BEGIN PASSAGE FOR REVIEW

UN official warns of ‘disaster within disaster’: •Organized relief stressed •Billions of dollars needed for rehabilitation
By Baqir Sajjad Syed
ISLAMABAD, Oct 14: United Nations Emergency Relief Coordinator Jan Egeland on Friday warned of a ‘disaster within disaster’ if relief efforts were not effectively coordinated.
“If we don’t work together and organize our generosity .... we may have a disaster within a disaster,” he told a press conference at the UN Information Centre, saying that the international community had not put in enough resources for relief measures.
The rehabilitation work might require billions of dollars, said the relief coordinator after a two-day visit aimed at assessing the extent of the destruction. “To reconstruct this will take five to 10 years,” he said.
Over 100 international relief agencies and even a greater number of local groups are busy providing relief to the Oct 8 earthquake victims.
Mr Egeland, who is also UN under-secretary general, said the ‘flash appeal’ issued by the UN earlier this week had so far been able to attract pledges of $50 million. Commenting on the response, he said: “This was not enough and more would be required”.
The total assistance coming in from various sources has been put at $225 million.
He spoke about extraordinary difficulties and bottlenecks being confronted in relief efforts. “The operation is a logistical nightmare and in the first phase even the major cities could not be reached.”
Mr Egeland also called for prioritising relief efforts so that those who had lost everything could be reached. He did not endorse the government assertion that only 20 per cent of the affected areas were inaccessible. He believed that a much greater area was still out of reach of relief workers.
Appealing to the international community for more helicopters and tents, he said roads might not be there by the time winter approached. Therefore, more helicopters would be needed. Besides, tents would be required to shelter one million people.
Referring to his meeting with President Gen Pervez Musharraf, the UN official said the president had accepted his request for simplifying procedures for international relief groups and workers reaching Pakistan. The facilitation by the government would help the relief workers get visa, bring in custom-free consignments and conduct flight operations.
Speaking on the occasion, UN Resident Coordinator Jan J. Vandemoortele made a passionate appeal for fortifying relief efforts and strengthening coordination among relief groups, saying “one disaster has occurred; we should prevent another one from happening.”
Describing the situation as desperate, the UN representative said the job ahead for relief agencies was colossal.
AFP adds: UN and British officials said on Friday that donors were already planning a massive reconstruction effort that would require billions of dollars over five to 10 years.
Northern Pakistan will need everything from hundreds of rebuilt medical clinics and schools to a whole new network of roads, which remain so torn apart that an untold number of desperate survivors remain out of aid’s way.

END PASSAGE FOR REVIEW
BEGIN DATA PROVIDED

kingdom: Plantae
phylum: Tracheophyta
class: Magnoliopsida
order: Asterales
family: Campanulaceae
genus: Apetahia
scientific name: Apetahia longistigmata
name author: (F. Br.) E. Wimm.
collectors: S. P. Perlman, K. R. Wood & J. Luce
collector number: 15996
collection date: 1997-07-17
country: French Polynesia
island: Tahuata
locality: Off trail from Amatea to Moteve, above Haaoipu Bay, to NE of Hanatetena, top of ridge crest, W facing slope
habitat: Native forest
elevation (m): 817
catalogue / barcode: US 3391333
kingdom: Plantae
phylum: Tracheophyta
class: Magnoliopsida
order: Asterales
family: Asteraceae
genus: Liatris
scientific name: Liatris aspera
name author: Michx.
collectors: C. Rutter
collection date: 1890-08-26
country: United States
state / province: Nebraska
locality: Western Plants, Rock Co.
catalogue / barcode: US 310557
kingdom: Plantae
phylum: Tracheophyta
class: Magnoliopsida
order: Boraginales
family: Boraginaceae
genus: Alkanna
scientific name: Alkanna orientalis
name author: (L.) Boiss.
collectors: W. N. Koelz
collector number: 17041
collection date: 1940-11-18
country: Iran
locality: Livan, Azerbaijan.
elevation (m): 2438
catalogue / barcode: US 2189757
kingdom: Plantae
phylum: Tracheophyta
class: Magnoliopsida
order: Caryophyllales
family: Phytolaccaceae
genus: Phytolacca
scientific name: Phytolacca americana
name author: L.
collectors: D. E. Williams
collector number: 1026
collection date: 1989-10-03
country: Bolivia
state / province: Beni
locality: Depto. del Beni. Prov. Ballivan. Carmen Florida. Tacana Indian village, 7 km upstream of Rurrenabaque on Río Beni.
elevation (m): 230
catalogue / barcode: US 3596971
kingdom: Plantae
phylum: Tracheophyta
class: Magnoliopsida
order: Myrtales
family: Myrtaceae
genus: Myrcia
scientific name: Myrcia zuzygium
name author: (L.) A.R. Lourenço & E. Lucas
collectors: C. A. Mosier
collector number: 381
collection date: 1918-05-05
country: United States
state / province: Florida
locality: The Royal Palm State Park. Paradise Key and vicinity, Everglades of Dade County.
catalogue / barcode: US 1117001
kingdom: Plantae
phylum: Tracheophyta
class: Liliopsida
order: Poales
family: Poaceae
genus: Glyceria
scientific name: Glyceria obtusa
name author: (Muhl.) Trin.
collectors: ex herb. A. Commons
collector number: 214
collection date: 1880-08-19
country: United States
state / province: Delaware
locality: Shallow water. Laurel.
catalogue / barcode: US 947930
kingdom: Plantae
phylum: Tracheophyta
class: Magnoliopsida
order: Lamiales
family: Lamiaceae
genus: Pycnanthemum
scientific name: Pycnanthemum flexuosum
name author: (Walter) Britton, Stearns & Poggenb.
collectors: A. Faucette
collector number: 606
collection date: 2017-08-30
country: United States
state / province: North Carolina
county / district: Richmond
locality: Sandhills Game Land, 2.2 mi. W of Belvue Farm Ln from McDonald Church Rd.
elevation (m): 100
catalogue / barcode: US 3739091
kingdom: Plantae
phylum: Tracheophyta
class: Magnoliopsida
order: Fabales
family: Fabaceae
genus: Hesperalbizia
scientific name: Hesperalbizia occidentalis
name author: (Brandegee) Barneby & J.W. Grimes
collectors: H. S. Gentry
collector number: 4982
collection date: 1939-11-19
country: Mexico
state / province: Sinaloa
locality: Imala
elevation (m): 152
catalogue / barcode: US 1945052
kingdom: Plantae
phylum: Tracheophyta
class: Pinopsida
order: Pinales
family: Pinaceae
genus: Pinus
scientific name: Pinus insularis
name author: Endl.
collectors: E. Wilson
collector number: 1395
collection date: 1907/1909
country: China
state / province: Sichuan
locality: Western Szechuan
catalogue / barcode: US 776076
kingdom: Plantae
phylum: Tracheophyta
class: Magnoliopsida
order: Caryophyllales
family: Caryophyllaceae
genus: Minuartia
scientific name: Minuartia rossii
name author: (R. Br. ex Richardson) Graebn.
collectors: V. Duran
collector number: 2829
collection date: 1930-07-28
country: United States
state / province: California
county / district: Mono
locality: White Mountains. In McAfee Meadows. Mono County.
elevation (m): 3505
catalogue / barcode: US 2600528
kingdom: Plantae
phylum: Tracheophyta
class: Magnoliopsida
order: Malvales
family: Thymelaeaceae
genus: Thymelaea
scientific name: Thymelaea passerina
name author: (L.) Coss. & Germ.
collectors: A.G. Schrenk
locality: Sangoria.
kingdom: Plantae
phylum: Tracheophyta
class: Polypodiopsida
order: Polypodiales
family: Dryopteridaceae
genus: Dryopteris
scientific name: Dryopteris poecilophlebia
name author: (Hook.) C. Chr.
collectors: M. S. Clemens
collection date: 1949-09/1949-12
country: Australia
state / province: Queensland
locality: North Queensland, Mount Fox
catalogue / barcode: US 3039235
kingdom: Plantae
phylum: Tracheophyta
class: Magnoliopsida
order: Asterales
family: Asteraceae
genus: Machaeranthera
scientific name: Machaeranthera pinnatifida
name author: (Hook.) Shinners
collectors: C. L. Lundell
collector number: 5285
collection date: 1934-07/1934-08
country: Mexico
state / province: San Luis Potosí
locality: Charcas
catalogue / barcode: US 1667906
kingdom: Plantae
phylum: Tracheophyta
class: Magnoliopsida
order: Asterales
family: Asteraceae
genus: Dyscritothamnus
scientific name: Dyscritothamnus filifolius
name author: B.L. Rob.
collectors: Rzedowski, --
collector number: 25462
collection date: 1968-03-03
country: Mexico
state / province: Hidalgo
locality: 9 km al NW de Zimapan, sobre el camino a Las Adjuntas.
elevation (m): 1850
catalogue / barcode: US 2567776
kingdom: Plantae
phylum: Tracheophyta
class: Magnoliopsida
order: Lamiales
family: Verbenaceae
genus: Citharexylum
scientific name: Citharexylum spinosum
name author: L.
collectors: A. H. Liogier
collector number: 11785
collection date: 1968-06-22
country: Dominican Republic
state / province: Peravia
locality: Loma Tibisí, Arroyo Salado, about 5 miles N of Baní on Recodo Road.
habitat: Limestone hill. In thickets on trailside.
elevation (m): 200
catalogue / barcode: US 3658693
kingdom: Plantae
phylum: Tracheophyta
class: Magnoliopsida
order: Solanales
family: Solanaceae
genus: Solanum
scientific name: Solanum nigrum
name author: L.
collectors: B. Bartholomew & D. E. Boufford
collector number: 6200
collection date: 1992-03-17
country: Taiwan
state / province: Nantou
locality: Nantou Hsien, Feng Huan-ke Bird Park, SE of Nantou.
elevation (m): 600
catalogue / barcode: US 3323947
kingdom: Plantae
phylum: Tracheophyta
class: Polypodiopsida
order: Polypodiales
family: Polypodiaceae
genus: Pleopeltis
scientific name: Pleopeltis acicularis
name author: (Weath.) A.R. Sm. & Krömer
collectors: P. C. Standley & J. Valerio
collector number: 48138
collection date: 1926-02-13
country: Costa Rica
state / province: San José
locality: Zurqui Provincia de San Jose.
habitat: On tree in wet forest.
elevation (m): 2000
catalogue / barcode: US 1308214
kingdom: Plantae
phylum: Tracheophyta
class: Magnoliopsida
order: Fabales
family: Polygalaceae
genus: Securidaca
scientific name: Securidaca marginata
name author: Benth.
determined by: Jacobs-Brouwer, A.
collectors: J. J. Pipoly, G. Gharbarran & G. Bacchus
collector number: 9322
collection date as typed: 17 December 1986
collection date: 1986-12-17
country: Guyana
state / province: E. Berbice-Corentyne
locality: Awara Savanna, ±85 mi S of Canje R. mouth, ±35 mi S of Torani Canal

END DATA PROVIDED

TASKS TO PERFORM:
(1) Return everything from "Describing the situation" down to "of aid’s way." in the earthquake relief article, copied word for word.
(2) In the earthquake relief article, how much had the UN flash appeal attracted in pledges so far?

ANSWERS BY ITEM:
(1)
Describing the situation as desperate, the UN representative said the job ahead for relief agencies was colossal.
AFP adds: UN and British officials said on Friday that donors were already planning a massive reconstruction effort that would require billions of dollars over five to 10 years.
Northern Pakistan will need everything from hundreds of rebuilt medical clinics and schools to a whole new network of roads, which remain so torn apart that an untold number of desperate survivors remain out of aid’s way.

(2) $50 million